生命の体はこのゲルの状態になっている。それは弾性的でもあり、粘性的でもあり、つまり粘弾性である。引っ張りにも耐え、衝撃を和らげ、摩擦を減らすことことができる。水を蓄え、化学反応の場を作り、物質・エネルギーの運搬の役も担っている。
たとえば赤血球、広い血管内では中央が凹んだ円盤形をしているけど、毛細血管を通り抜けるときは、瞬時にその形を通り抜けやすい形に変えることができる。心臓の拍動の力学的エネルギーのうち、血液の流動に使われるのはほんの一部で、大半のエネルギーは赤血球の弾性エネルギーとして蓄えられている。
ゲルにはまだ未解明のことは多いが、将来的にはヒトの器官・組織を作ったり、薬の体内での運搬に利用したり、再生医療における細胞増殖の足場(スキャホールド)にも使えるようになるかもしれない。

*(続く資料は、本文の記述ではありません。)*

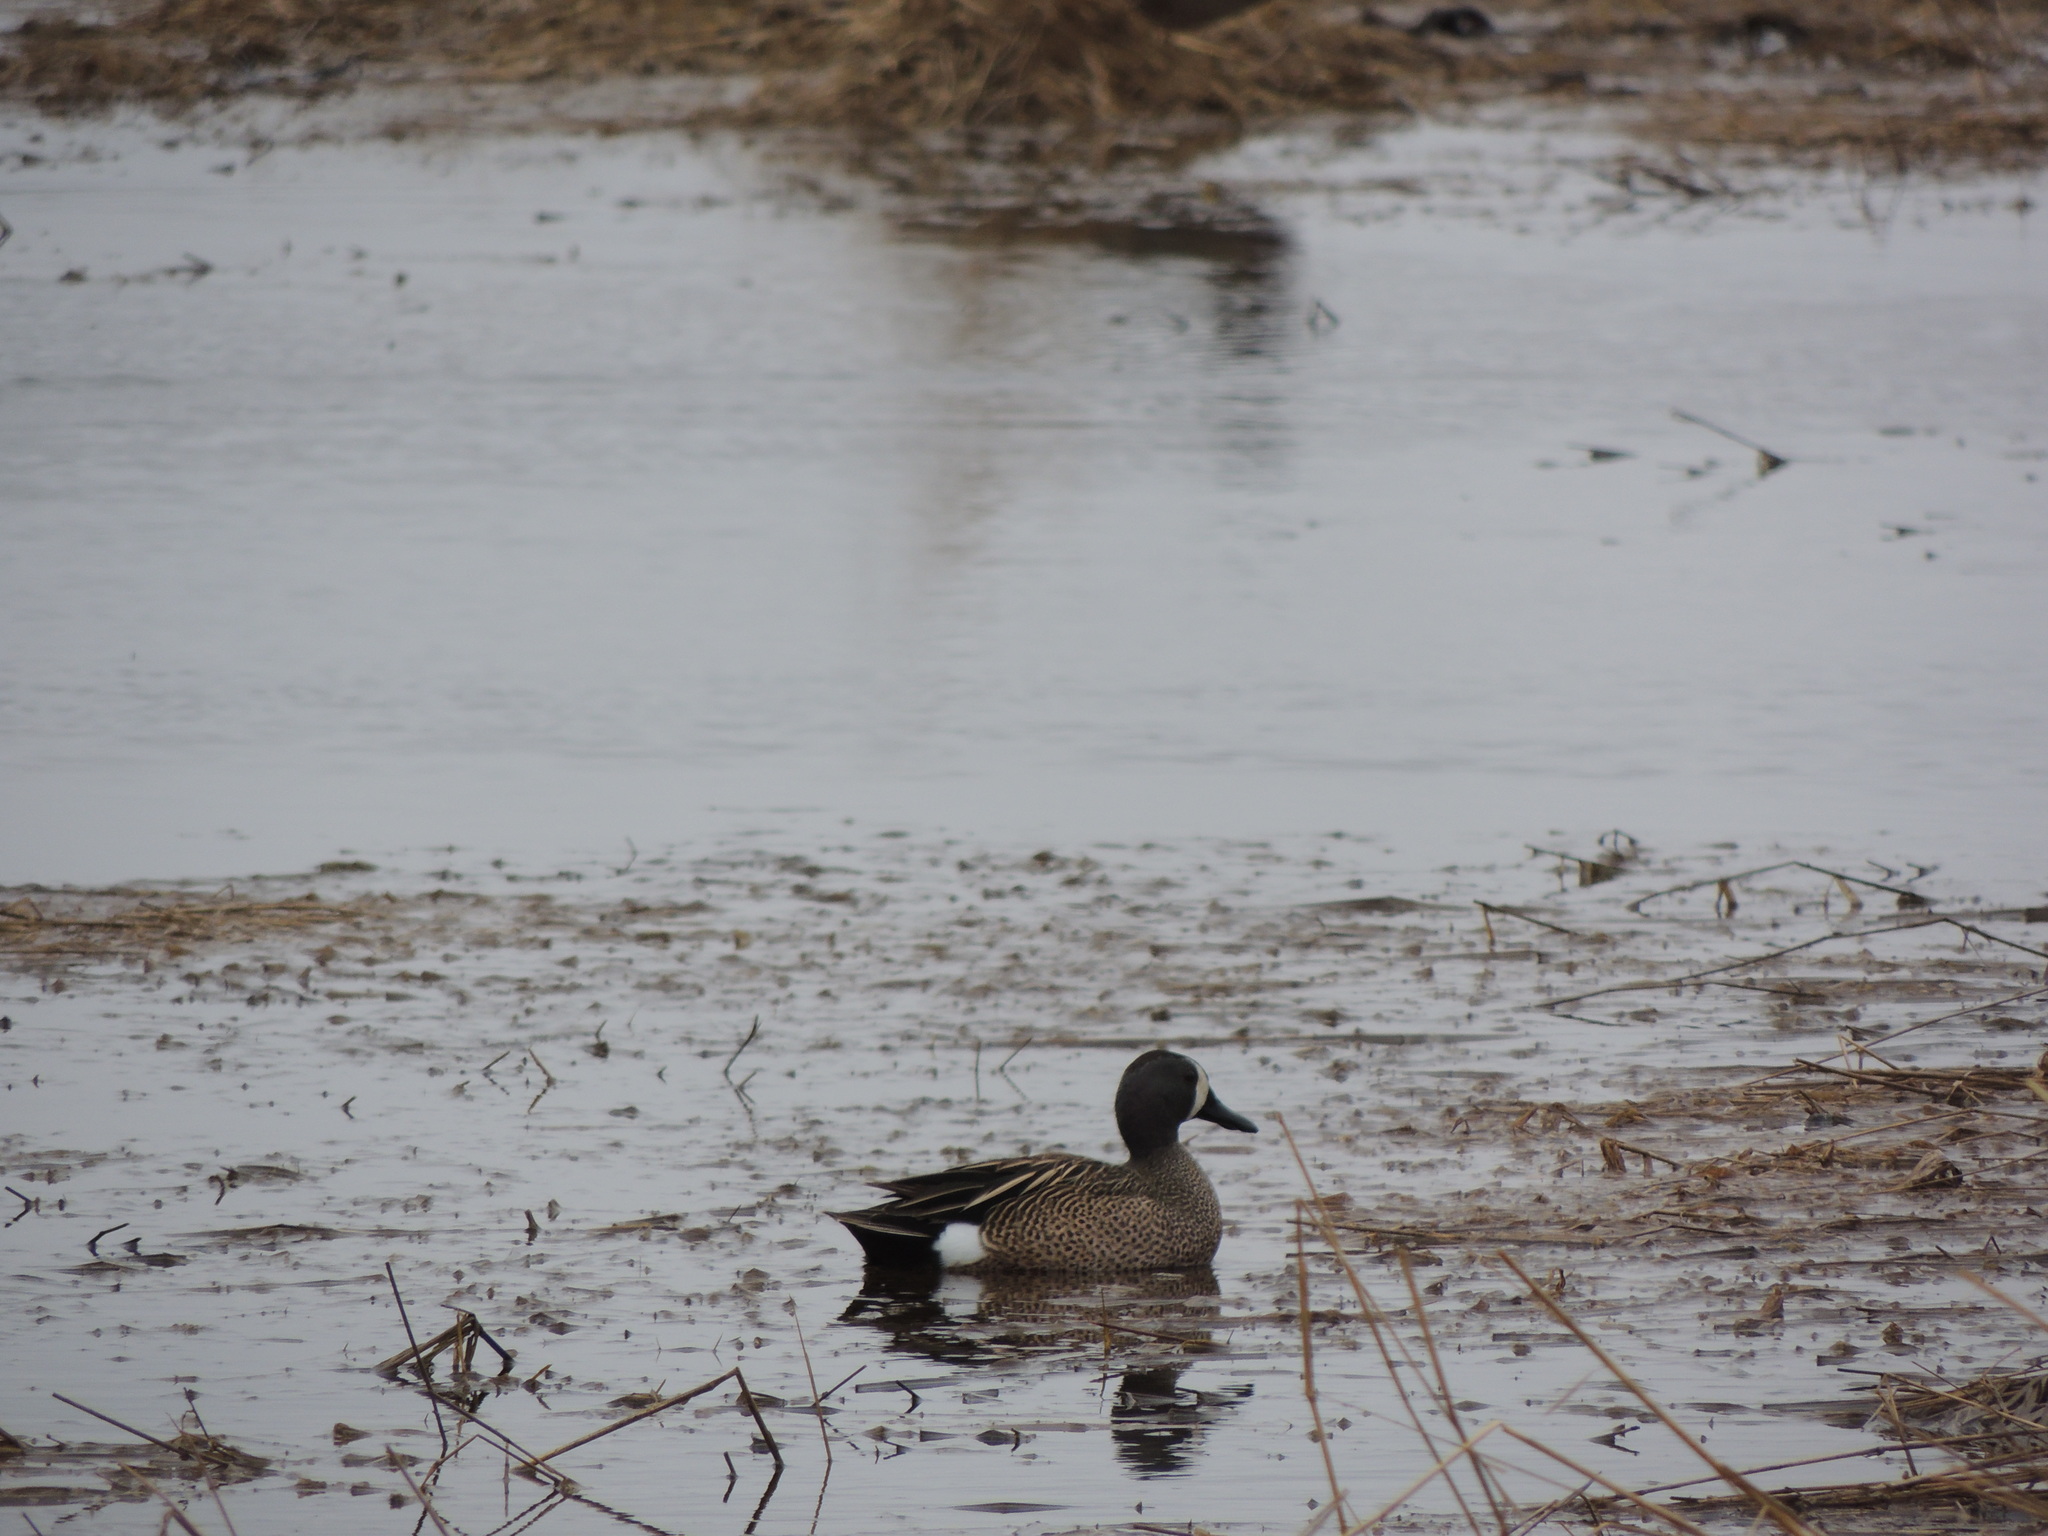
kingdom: Animalia
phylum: Chordata
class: Aves
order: Anseriformes
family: Anatidae
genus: Spatula
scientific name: Spatula discors
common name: Blue-winged teal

※ ガラスは長時間かけると流れるという実例に、ヨーロッパの古い教会のステンでグラスを挙げ、その下部の方が厚くなっているとしているが、どうなのだろう。この程度の時間では流れない(流れたことが確認できない)、当時の技術の限界のため(均一なガラスができなかったので、厚い方を下にした)なども異説もある。